= Conditional rebate =

Promotional marketing strategy

A conditional rebate is a sales-based promotion typically used by retailers to increase their sales, generate traffic and create publicity. The rebate is commonly an element of a marketing strategy and an advertising campaign. With this specific type of rebate, a company typically offers a certain amount of their product, or some sort of sales incentive, if a particular circumstance (i.e. condition) arises.

== Operation ==
A conditional rebate revolves around an "if, then…" proposition (in this case: if x happens, then y will be awarded to the participating customers). The conditional rebate is typically used with sports- or weather-related conditions. In order to protect themselves from the risk of making such an offer, companies turn to specialty insurers to purchase either conditional rebate coverage or promotional weather coverage, where they will pay a premium based on the odds of the "condition" taking place. Conditional rebate insurance can be a very effective marketing strategy for retailers because for a fixed fee the company eliminates the risk associated with repaying their customers in the event of a claim since the risk has been transferred to the insurance company after the policy is purchased.

As an example, a retailer might want to insure the following: if a particular National Football League team returns the opening kickoff of a game or season for a touchdown, then the customer who made a purchase during the specified promotional period will get a 100% rebate on their purchase.
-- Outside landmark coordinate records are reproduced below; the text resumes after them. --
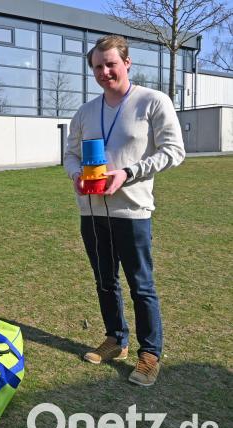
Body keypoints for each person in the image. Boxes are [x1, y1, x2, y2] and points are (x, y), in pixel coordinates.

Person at [64, 35, 185, 386]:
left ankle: (150, 353)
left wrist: (128, 173)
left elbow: (174, 151)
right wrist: (75, 175)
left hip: (132, 212)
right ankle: (116, 339)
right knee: (105, 282)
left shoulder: (152, 101)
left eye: (110, 64)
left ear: (127, 63)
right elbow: (71, 153)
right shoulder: (86, 111)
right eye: (97, 66)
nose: (104, 72)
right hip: (92, 211)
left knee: (141, 285)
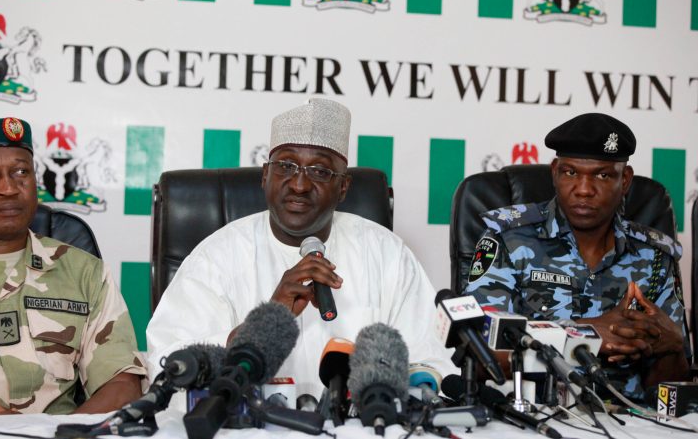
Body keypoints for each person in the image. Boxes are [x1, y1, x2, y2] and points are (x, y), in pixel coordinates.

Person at [147, 98, 453, 397]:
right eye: (286, 166)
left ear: (343, 187)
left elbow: (432, 360)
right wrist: (264, 324)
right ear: (265, 175)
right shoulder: (216, 257)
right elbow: (169, 365)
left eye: (320, 171)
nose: (299, 185)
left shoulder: (387, 255)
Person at [465, 113, 690, 400]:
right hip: (534, 416)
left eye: (602, 175)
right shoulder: (508, 239)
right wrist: (584, 334)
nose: (584, 190)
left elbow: (668, 393)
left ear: (625, 180)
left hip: (630, 420)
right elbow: (480, 351)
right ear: (555, 171)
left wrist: (670, 346)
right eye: (571, 173)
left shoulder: (654, 258)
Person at [0, 117, 146, 416]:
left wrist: (59, 434)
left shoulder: (85, 273)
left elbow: (122, 383)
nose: (9, 188)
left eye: (21, 172)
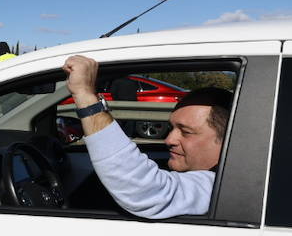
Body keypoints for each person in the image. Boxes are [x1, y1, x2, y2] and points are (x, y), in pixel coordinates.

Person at [63, 55, 231, 219]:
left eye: (186, 132)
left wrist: (84, 95)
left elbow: (147, 192)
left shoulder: (224, 187)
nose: (169, 140)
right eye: (172, 128)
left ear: (228, 142)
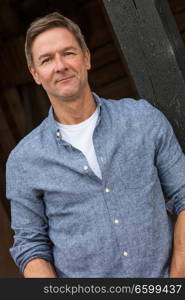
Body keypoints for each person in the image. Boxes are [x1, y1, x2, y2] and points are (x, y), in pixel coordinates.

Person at [6, 12, 185, 278]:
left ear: (86, 58)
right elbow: (30, 247)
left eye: (68, 53)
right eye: (47, 60)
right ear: (35, 74)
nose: (60, 66)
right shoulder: (24, 161)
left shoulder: (142, 120)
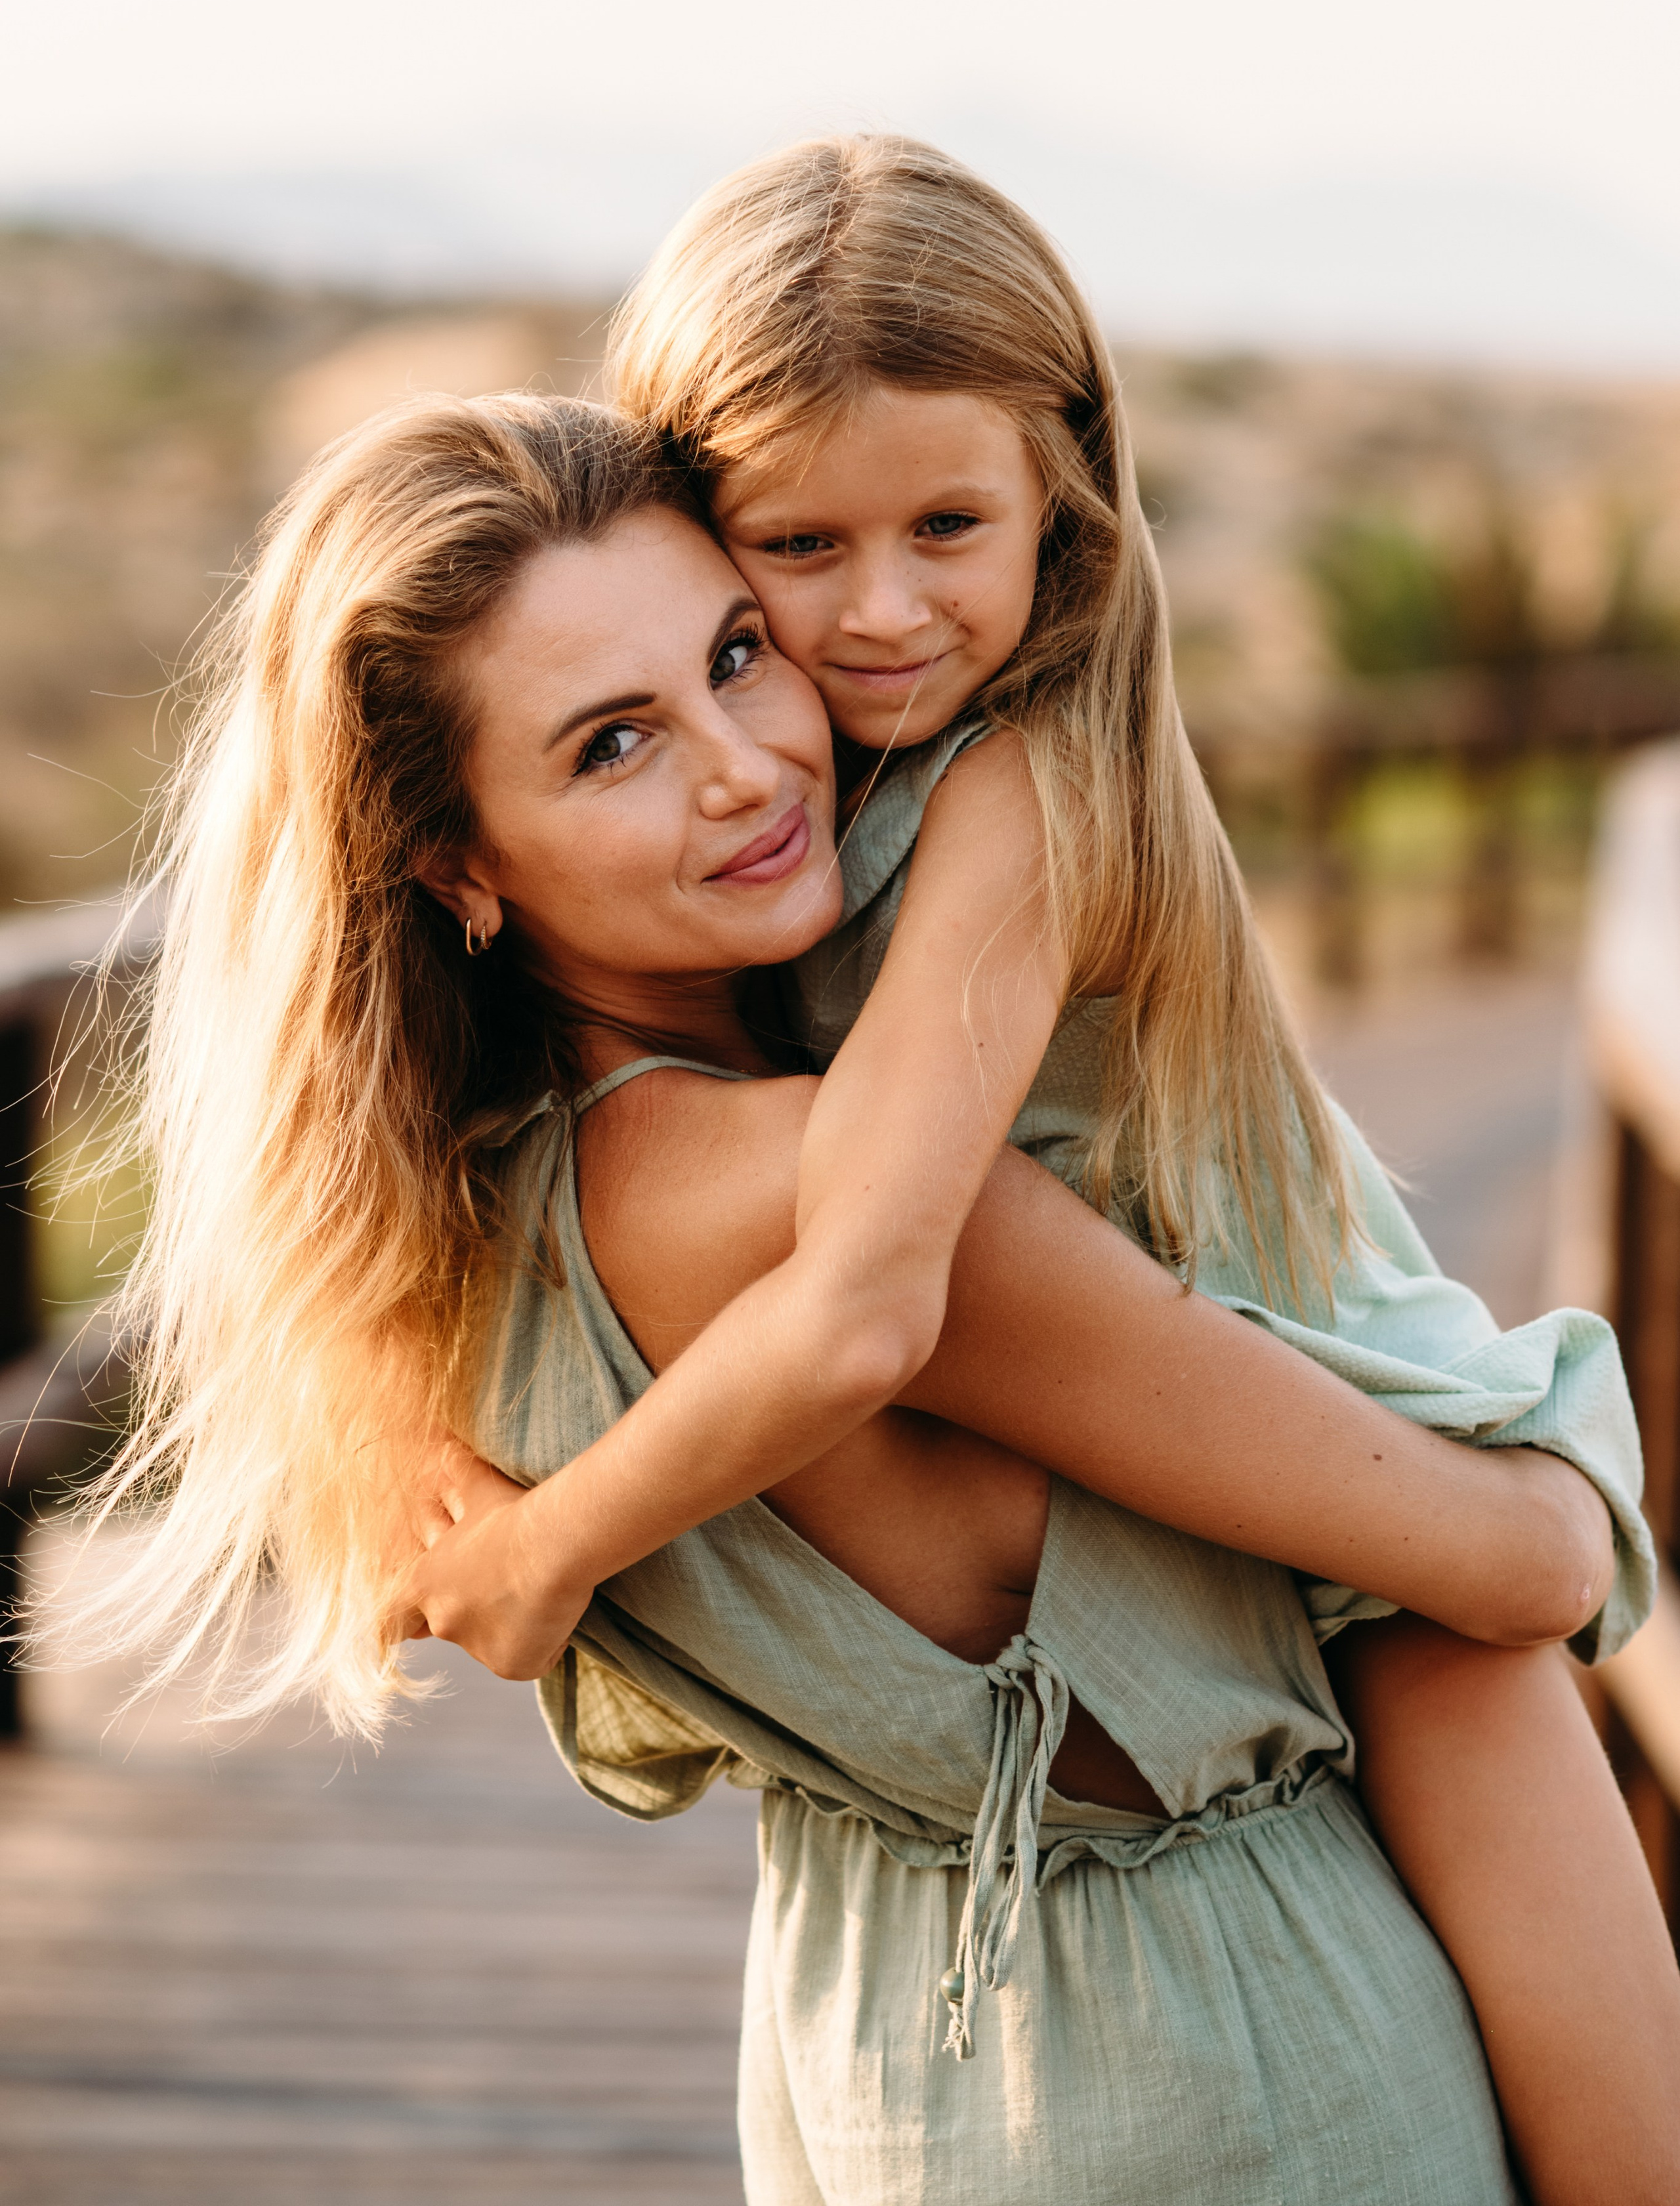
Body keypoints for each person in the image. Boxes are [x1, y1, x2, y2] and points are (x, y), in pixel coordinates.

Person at [62, 394, 1671, 2200]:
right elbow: (1525, 1570)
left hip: (887, 2043)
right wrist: (1520, 1430)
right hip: (1212, 2065)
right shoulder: (843, 1205)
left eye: (737, 654)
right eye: (612, 746)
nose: (746, 765)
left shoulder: (473, 1218)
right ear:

Another example is that of a conditional weather rebate where if there is snow on New Year's Day the customer will receive a full refund of all purchases made during the month of November.

== Rating ==
Insurance companies rate conditional rebates based upon a variety of factors. If the conditional rebate is weather-themed it will be based on the location of the event (city/state) and history of the weather condition that is being underwritten (temperature, rain, snow, etc.) as well as the limit of the policy that is being insured.

Sports-themed conditional rebates are rated based on not only the size of the policy, but the history of the particular sports team. This is not only limited to how many wins that particular team has had, but the number of home runs or other circumstances that are being insured under a conditional rebate.